Although Yahoo has heard from sellers such as Hoover who are upset by the new program, "many" merchants have responded positively to it, company spokeswoman Linda Pederson said. The program was designed to benefit merchants, she said.
"We're always looking for ways to help our merchants," she said. "This really benefits the merchants at no cost to them and no work on their part."
Jeff Ferguson, who owns The Gag, a novelty goods store on Yahoo, said although he understands why some sellers are upset about the program, he's seen such programs work for other companies and doesn't mind having the Webloyalty ads run on his site.
"If it helps business, I'm all for it," he said.
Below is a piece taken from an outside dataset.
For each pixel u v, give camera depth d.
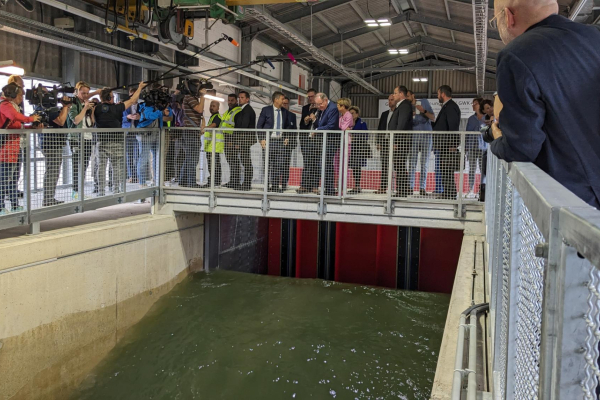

Webloyalty has marketing deals with companies such as Priceline.com and 1-800-Flowers and has "hundreds of thousands" of consumers signing up for memberships each month, said Rick Fernandes, the company's chief executive officer. "A lot" of Yahoo merchants are happy that Webloyalty is paying for gift certificates to their stores, Fernandes said, although he acknowledged that there had been some "noise" from sellers about the issue.
"Our intent on this thing was not to cause concern with merchants. Our intent is to provide extra value," he said.
Fernandes gave few details on the company's deal with Yahoo, saying only that they signed the agreement last month. Fernandes didn't know if the contract guaranteed that the advertisements would be placed on all Yahoo store sites.
"Clearly, the intent was to put it in front of as many merchants as possible," he said.
A win-win proposition?
Over the last several years, Internet companies such as Amazon.com, Yahoo and eBay have set up virtual shopping malls on their sites that allow small merchants to offer their wares online.
The arrangement has often been considered mutually beneficial for both parties. Through storefronts, the hosting companies can offer goods to customers without carrying any inventory. Meanwhile, the storefronts typically provide a low-cost way for merchants to set up shop online.
But merchants have often felt like the services don't provide enough customer support and don't allow enough discussion of changes before they are made. And problems and outages on the sites often drive merchants into a fury.
Last month, Yahoo drew flack from sellers when its stores area was placed on three lists of suspected spammers. Some companies and ISPs use such lists to block access to listed sites, and some storefront owners complained that their business plummeted after the listings.
Yahoo's marketing move is only the latest by the company that has angered sellers, said Cindy Alpers, president of the recently formed e-Merchant Association, which aims to represent online merchants in their dealings with hosting providers and on regulatory issues.
"That's the way they do business with merchants," said Alpers, who also operates two Yahoo stores. "They don't care about the merchants at all. They don't ever include us in the decisions."
On Internet message boards, Yahoo sellers complained that the company notified them of the program only two days before it launched last week. Some complained that the company had not provided any way to opt out of the program. And some wondered who will pay for the coupons to their stores. Many said that all they had heard back from Yahoo were "canned responses."
As part of the advertising deal, Webloyalty will pay for the coupons that customers can use at Yahoo stores, Pederson said. Yahoo storefront owners who object to the advertisements can opt out of them, said Pederson. Although Yahoo did not make that option explicit in its information to sellers about the program, sellers who object can remove the advertising by contacting Yahoo, she said, adding that the company has already done this for a "few sellers."
"This program is available to those who want it," Pederson said. "If people are not interested in participating let us know; we'll take them out (of the program)."
But sellers also complained that the ads threatened to steal away their customers. Meanwhile, some worried that they might have to deal with complaints from customers confused by who was actually offering the coupon or the membership service.
"The way it's worded, the coupon sounds like it's coming from the store you just purchased from," Hoover said.
Pederson declined to discuss Yahoo's relationship with Webloyalty, saying only that it's a "business arrangement." But such deals often involve an advertising fee or include some kind of revenue-sharing agreement where, for example, Webloyalty would pay Yahoo a commission for each membership sold to a Yahoo stores customer.
Amid the advertising downturn over the last two years, Yahoo has been moving aggressively to expand its revenue base beyond online ads and into paid services.
Last month, for instance, Yahoo launched its long-awaited co-branded high-speed Internet service with SBC Communications. Earlier this year, the company began charging for access to The New York Times' archives and for an e-mail forwarding service.
But Yahoo has had to back away from other paid services due to lack of interest or criticism from users. It shelved a fee-based service that searched for research documents last month. The company has also dropped fees on enhanced personal ads and its person-to-person payment system.